→ **EXERCISE REQUIREMENTS**: Each line of the listing below containing the word "none" should be returned.

→ **MATERIAL TO PROCESS**:
____
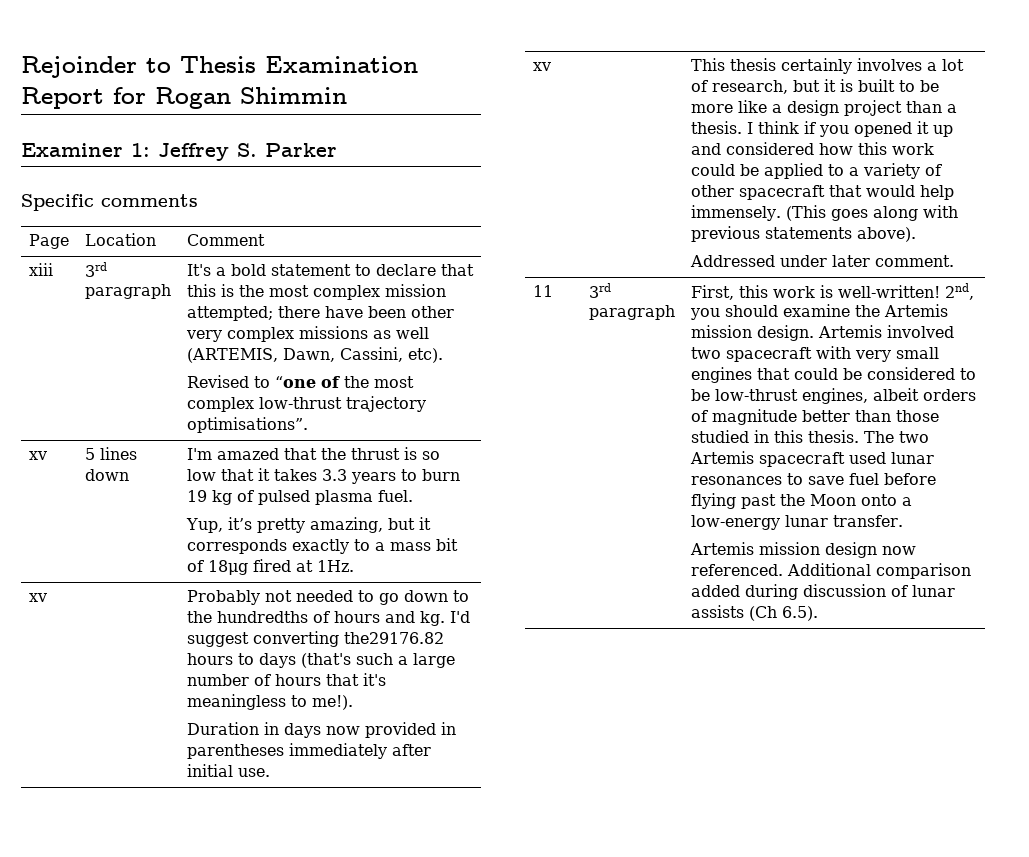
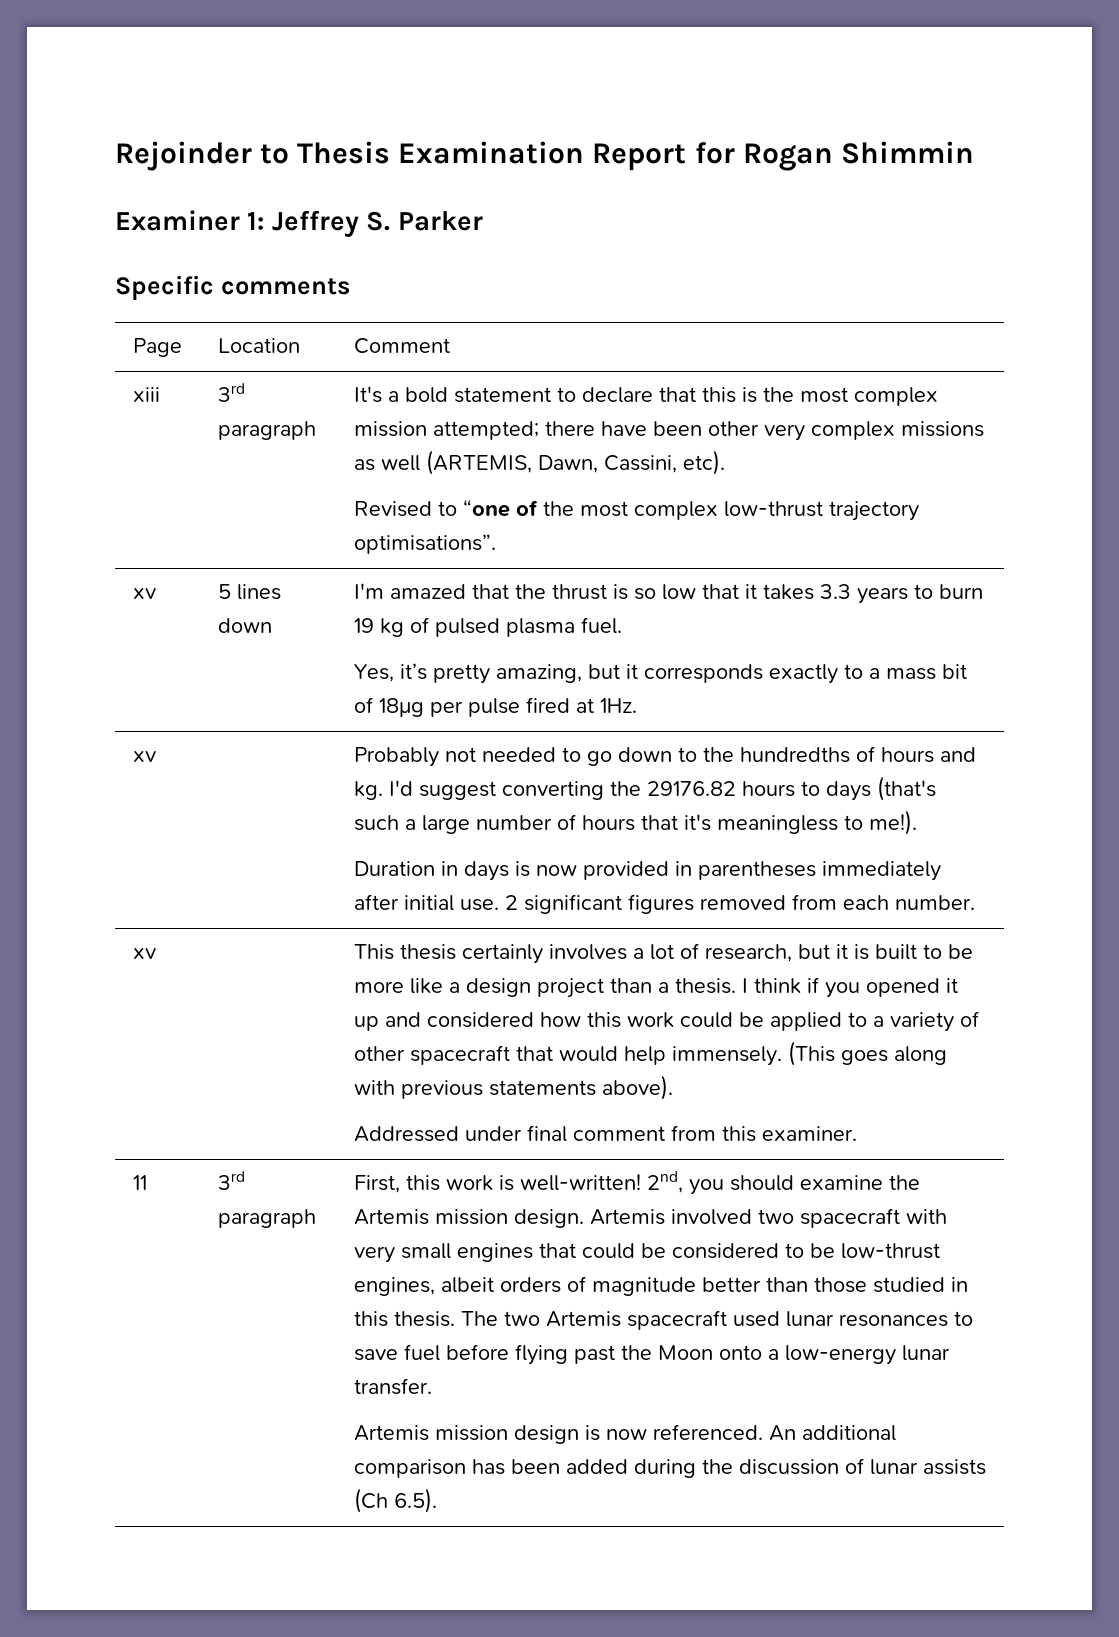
[185,518,223,533] Yup, -> [353,664,394,682] Yes,
(248, 567) none -> [429,698,520,717] per pulse
[343,632,444,644] the29176.82 -> [609,781,736,796] the 29176.82
(321, 730) none -> [514,861,530,877] is
(270, 772) none -> [504,894,975,914] 2 significant figures removed from each number.
[831,255,954,267] later comment. -> [526,1125,857,1142] final comment from this examiner.
(877, 550) none -> [584,1425,600,1441] is
[786,563,971,579] Additional comparison -> [768,1425,896,1441] [353,1459,560,1478] An additional comparison has been
(798, 592) none -> [701,1459,733,1474] the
____
→ **RESPONSE AREA**:
(248, 567) none -> [429,698,520,717] per pulse
(321, 730) none -> [514,861,530,877] is
(270, 772) none -> [504,894,975,914] 2 significant figures removed from each number.
(877, 550) none -> [584,1425,600,1441] is
(798, 592) none -> [701,1459,733,1474] the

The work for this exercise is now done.